Presidential Inauguration

January 19, 2001|By David L. Greene | David L. Greene,SUN NATIONAL STAFF

WASHINGTON - Still vowing to bring bipartisanship to the nation's fractious capital, George W. Bush spent his first morning in Washington thanking the partisans who helped elect him.

"No single person deserves credit for the victory," the president-elect told the Republican National Committee at its winter meeting. "It took a lot of work."

Bush said his campaign message of "compassionate conservatism" had "set a new course" for the party and been crucial in winning the election.

"It's a philosophy that's generous and inclusive," he said. "It's a philosophy that understands our party must accept new faces and new voices in our ranks."

Bush seemed, at times, to be previewing tomorrow's inaugural address, which aides say will focus on themes of unity and healing. He said he wants "everybody to hear loud and clear that I'm going to be the president of everybody. Whether they voted for me or not, I'm their president."

But he also played to the party faithful, who seemed almost desperate to do some celebrating after feeling robbed of the chance on Election Night.

With his appearance triggering something akin to a pep rally, Bush singled out leaders from states crucial in his election, such as New Hampshire and West Virginia, and drew raucous applause when he mentioned Florida.

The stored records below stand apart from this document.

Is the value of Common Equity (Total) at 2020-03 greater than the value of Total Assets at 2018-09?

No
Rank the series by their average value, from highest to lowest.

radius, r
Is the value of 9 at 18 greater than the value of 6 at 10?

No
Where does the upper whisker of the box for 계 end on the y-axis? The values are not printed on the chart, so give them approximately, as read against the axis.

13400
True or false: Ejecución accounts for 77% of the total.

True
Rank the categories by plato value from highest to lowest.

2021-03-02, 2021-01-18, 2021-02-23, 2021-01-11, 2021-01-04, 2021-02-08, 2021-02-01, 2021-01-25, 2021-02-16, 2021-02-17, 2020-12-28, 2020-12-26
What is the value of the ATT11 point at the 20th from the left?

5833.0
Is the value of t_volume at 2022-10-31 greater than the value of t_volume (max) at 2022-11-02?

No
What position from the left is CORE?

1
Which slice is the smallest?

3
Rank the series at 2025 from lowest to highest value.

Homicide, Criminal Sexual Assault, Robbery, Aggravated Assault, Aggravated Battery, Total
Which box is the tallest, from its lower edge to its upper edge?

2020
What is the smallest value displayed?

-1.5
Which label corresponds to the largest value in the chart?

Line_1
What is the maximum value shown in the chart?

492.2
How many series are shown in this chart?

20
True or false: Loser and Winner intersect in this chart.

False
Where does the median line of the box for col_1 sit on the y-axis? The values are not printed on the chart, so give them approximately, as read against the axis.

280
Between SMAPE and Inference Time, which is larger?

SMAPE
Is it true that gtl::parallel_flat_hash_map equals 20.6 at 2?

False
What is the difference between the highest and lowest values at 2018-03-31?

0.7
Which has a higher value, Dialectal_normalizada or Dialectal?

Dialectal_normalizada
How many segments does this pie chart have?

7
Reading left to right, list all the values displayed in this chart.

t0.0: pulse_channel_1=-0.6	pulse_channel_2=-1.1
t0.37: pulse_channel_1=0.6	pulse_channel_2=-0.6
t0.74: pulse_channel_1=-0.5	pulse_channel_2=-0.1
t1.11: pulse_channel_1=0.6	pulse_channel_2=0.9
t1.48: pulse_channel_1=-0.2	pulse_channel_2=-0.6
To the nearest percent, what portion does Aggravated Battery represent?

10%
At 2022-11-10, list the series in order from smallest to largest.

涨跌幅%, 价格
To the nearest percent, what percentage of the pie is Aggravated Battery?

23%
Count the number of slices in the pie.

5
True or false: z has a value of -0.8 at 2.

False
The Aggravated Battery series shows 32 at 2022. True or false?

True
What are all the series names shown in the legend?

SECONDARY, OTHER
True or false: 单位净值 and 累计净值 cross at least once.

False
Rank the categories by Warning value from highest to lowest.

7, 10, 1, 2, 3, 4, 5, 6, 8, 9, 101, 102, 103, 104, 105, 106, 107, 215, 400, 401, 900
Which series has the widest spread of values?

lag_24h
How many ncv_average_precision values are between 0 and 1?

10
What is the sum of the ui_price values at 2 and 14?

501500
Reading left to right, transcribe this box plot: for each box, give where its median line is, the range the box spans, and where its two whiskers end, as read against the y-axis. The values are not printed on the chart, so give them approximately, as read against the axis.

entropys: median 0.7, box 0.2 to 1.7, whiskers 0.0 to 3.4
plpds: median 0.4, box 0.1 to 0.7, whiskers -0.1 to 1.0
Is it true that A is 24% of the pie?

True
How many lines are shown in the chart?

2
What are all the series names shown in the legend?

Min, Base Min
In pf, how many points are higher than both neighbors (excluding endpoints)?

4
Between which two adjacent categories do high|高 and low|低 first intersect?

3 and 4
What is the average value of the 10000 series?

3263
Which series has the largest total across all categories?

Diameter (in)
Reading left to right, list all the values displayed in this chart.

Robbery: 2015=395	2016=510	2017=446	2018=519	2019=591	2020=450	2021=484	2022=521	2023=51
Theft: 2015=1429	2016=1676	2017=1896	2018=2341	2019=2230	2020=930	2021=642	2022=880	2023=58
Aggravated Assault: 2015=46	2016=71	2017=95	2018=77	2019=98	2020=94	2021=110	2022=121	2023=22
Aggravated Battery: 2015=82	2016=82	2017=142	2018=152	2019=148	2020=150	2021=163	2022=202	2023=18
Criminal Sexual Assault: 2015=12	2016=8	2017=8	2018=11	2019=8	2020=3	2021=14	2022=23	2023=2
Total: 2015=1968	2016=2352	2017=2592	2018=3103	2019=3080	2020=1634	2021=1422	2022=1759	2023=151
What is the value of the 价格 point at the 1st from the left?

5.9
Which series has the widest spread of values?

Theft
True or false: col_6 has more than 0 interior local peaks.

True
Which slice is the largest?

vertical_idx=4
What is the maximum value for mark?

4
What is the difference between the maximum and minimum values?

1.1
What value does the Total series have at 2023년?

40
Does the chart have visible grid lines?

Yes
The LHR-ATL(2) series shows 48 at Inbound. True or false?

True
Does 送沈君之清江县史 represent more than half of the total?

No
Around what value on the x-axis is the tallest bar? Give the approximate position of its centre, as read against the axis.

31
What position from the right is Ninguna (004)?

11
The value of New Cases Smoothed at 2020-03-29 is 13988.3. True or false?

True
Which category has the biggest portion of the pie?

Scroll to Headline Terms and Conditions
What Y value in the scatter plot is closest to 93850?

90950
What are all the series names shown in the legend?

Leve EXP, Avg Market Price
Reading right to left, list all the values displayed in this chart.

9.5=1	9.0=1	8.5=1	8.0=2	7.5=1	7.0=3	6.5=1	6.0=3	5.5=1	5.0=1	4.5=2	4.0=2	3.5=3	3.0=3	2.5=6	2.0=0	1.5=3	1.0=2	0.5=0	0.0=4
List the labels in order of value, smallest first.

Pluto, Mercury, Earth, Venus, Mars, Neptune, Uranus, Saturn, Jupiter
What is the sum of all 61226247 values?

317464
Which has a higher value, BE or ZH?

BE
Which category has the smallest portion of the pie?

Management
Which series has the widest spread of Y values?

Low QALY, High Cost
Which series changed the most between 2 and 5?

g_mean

Bush went on to praise the RNC for electing a fellow governor, James S. Gilmore III of Virginia, to be its new chairman, even though it rubber-stamped the man he tapped for the job.

"Governors have been the strength of the Republican Party," said Bush, scanning the state delegations before him. "For those of you who don't have a Republican governor, get one."

His blend of unifying words and partisanship seemed to underscore the position in which the incoming administration finds itself, facing competing pressures on how to behave as inauguration festivities begin.

Some Democrats have said they hope the Republicans refrain from gloating, because many black voters feel disfranchised by the election and many people are angry about the handling of vote recounts in Florida.

But the GOP faithful - judging from yesterday's event - seem on the brink of exploding with emotion as they prepare to take over the White House and both houses of Congress for the first time in nearly a half-century. They seemed especially exuberant every time Bush went from soft-spoken conciliator to fiery party leader.

"There's just a bubbling inside the party," said Michael Steele, the Maryland state party chairman. "It's like delayed gratification. We didn't get a chance to celebrate Election Night. Now, here we are. We've won."

He said that Bush, perhaps because his appearance drew only a handful of reporters, was able to "let his hair down a little."

"It wasn't harsh partisanship," Steele said. "But he's pleased to be among Republicans. It's a great way to start his presidency."

Bush used yesterday's appearance, which came before he dashed off to opening inaugural ceremonies in the afternoon, to promote his political agenda. He called his proposed 10-year, $1.6 trillion tax cut "unabashedly, unashamedly" a priority for soon after he takes office.

"We must remember who pays the bills," Bush said.

His chief political strategist, Karl Rove, spoke to party loyalists, previewing a plan to help Bush win more states - such as Minnesota, Maine and Washington - if he runs for re-election in 2004.

"We need to start thinking about it now," Rove said.